The people around you shape who you are
Jim Rohn, entrepreneur and author of some well-known self-help books about motivation, happiness, and leadership, believes that who you are is the result of the five people you spend the most time with. Although you probably immediately think of your close friends and family, the reality is that they aren’t always the ones you spend most of your time with.
If you work outside your home, you’ll probably spend the majority of your time at your job. That means your coworkers and bosses have a significant influence on your mood.
Another thing that’s easy to overlook also impacts your well-being. Over the course of the day, you divide your time into multiple scenarios that aren’t always good for your mental or physical health. Sometimes, your day involves running from home, to work, to the gym, to class, and to the store. You spend your time with people you get along well with and people you don’t. Living at that pace leads you to build up a lot of stress you aren’t always aware of.

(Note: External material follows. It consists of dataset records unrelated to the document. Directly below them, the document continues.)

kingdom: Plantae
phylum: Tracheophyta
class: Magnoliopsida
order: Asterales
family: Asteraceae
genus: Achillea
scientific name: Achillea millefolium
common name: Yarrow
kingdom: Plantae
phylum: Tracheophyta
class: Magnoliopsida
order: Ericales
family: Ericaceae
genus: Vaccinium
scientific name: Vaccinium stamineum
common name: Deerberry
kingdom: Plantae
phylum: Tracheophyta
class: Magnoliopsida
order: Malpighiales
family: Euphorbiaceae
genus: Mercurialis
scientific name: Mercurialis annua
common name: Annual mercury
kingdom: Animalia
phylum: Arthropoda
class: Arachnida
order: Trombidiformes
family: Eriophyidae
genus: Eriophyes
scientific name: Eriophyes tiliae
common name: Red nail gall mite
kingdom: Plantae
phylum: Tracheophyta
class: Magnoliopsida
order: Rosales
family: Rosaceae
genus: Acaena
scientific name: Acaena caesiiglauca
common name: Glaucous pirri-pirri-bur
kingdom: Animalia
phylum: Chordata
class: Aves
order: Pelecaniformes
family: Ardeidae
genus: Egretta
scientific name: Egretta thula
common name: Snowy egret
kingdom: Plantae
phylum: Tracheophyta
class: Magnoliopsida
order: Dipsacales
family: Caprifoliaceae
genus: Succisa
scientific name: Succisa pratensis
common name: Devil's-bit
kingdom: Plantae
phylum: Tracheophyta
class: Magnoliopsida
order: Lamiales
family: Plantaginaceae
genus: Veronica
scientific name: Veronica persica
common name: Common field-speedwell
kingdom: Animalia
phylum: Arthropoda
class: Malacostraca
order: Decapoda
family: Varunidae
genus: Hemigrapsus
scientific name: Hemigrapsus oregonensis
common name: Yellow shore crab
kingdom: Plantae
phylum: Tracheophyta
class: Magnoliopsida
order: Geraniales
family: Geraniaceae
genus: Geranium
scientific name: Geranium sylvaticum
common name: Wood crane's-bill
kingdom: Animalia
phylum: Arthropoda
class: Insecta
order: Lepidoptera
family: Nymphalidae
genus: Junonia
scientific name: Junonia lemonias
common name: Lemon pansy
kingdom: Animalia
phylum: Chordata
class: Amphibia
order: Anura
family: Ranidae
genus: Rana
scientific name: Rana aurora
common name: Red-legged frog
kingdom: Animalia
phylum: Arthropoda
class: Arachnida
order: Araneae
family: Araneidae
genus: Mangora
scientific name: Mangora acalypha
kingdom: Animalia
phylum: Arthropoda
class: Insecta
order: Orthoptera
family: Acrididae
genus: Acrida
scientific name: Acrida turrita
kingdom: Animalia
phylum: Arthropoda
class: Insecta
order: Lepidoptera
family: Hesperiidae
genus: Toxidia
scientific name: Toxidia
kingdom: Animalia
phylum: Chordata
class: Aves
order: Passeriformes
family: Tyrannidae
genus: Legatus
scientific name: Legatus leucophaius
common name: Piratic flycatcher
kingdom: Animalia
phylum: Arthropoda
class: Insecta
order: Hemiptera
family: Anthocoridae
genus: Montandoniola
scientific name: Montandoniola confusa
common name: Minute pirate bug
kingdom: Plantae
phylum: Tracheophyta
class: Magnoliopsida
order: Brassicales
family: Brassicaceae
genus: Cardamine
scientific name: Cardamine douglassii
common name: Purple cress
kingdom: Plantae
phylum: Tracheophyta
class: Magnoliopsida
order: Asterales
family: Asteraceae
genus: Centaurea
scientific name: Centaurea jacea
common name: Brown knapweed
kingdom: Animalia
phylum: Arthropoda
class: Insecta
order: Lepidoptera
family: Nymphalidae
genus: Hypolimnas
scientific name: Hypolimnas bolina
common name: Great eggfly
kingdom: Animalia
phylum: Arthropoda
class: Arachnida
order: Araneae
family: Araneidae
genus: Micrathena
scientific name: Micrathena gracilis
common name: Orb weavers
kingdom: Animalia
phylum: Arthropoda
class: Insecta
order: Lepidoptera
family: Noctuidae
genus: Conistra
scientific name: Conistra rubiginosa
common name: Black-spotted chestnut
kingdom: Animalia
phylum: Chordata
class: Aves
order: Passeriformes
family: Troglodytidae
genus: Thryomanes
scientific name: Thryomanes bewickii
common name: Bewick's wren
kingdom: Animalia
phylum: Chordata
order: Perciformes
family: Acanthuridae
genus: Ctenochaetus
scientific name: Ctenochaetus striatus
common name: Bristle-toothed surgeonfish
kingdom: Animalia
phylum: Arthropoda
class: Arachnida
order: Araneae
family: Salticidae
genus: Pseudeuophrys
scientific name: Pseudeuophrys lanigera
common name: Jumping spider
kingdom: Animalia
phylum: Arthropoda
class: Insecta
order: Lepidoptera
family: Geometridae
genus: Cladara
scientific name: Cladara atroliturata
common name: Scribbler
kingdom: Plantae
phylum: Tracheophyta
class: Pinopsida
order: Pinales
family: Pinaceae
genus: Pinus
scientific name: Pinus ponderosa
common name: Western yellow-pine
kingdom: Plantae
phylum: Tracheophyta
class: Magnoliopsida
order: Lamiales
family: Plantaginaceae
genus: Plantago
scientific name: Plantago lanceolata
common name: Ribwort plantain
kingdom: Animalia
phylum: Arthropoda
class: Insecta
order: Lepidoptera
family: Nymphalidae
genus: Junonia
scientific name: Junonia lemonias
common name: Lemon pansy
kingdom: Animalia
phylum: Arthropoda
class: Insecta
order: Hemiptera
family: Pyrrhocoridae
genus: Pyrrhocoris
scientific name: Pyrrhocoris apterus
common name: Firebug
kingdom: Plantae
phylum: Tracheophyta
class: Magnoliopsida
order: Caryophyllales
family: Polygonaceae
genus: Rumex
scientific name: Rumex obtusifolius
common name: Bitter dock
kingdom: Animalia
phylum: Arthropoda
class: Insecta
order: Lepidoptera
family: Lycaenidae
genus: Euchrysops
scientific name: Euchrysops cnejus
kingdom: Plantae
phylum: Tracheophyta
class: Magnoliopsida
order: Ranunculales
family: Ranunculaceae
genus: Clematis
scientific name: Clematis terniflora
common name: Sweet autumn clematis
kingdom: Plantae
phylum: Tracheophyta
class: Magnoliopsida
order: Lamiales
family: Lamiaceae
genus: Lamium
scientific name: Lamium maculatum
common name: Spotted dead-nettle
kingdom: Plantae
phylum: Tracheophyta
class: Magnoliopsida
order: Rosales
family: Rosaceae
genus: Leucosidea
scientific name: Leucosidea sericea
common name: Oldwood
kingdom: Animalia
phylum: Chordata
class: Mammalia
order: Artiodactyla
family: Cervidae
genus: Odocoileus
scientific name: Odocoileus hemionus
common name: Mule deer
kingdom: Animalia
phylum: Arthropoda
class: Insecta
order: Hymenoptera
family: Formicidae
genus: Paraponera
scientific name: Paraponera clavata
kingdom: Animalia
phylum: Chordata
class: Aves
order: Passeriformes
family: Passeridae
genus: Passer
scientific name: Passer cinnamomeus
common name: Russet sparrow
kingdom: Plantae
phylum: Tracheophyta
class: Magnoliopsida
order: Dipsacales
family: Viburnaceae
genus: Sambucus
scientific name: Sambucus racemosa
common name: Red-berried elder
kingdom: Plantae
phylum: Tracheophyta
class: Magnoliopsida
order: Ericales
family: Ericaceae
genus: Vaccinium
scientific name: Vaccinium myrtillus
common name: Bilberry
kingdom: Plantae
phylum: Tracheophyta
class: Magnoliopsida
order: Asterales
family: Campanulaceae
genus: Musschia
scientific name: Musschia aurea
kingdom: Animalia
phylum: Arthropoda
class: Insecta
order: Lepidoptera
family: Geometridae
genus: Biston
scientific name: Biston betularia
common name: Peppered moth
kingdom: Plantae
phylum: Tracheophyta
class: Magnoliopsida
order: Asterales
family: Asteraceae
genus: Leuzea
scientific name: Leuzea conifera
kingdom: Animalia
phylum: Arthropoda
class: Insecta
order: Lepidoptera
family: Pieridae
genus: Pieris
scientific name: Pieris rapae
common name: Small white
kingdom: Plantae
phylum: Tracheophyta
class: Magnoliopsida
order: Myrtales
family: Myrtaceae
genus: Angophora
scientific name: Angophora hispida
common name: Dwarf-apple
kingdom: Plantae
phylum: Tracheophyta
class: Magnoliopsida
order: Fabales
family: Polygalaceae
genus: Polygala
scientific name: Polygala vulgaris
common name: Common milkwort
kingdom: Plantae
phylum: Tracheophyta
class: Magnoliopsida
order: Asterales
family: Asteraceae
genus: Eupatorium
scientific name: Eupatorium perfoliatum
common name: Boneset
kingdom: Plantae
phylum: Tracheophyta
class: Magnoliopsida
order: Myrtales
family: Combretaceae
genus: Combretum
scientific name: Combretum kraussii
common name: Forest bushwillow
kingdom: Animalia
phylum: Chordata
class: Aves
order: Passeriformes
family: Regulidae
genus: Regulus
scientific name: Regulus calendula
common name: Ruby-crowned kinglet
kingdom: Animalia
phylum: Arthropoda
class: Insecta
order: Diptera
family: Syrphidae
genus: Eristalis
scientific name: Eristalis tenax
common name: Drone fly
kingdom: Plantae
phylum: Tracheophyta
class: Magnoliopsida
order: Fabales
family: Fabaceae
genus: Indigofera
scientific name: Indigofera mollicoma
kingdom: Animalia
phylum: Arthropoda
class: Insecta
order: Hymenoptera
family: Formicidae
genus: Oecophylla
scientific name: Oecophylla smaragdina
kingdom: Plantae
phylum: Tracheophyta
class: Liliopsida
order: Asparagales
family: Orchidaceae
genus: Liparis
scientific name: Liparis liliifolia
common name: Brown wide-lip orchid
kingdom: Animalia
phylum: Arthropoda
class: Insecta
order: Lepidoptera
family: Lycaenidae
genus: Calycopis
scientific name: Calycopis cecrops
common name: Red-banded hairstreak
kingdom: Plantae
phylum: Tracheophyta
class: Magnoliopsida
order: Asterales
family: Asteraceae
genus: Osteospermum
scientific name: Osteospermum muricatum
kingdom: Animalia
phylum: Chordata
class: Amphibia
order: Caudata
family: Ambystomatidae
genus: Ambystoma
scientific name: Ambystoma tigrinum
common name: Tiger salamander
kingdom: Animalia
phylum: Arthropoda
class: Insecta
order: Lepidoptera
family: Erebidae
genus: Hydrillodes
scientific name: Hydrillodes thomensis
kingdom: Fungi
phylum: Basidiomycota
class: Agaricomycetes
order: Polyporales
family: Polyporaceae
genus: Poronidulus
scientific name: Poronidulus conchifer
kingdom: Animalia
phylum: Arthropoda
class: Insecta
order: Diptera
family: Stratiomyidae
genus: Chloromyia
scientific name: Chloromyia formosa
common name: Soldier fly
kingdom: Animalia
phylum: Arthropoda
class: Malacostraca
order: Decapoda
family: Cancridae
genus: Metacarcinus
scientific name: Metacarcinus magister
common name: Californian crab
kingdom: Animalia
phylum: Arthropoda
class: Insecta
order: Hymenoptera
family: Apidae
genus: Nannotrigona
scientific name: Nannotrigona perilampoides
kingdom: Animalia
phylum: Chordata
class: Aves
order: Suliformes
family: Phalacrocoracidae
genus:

A study from the Department of Political Science at the National University of Singapore shows that although well-being is subjective, people report greater happiness when they spend their time with fewer, more significant people.
The people around you condition who you are
Therefore, it’s clear that the people around you influence who you are because they’re part of the surroundings you have to adapt to. This happens a lot at the familial level. You’re a piece of the machine your parents are building, you work as a part of the rest of the machine.
The advice they give you defines you, along with their rules, lectures, silence, and expectations. This also happens in romantic relationships. People often internalize their significant other’s traits without even realizing it.
Carefully choose who you want to share your life with
Seneca said that life is like a play, where the excellence of the acting is what matters. We’ll add another point to this wise message, which is that you aren’t acting alone in your life play. Other actors are on stage with you, and it’s up to you to decide if you’ll be the main character.
You can’t always choose your family, but you have the power to decide who to have contact with. You can’t “deactivate” annoying friends, neighbors, and coworkers, but you can learn to live with them and establish boundaries. Don’t let their behavior have any power over you. Don’t let them shape who you are.
Lastly, you do have some degree of choice about who you let into your life. Surrounding yourself with good people isn’t an art, it’s a necessity. Having friends and family who inspire you and help you be your best self isn’t a gift, it’s a privilege. Be grateful for it every day.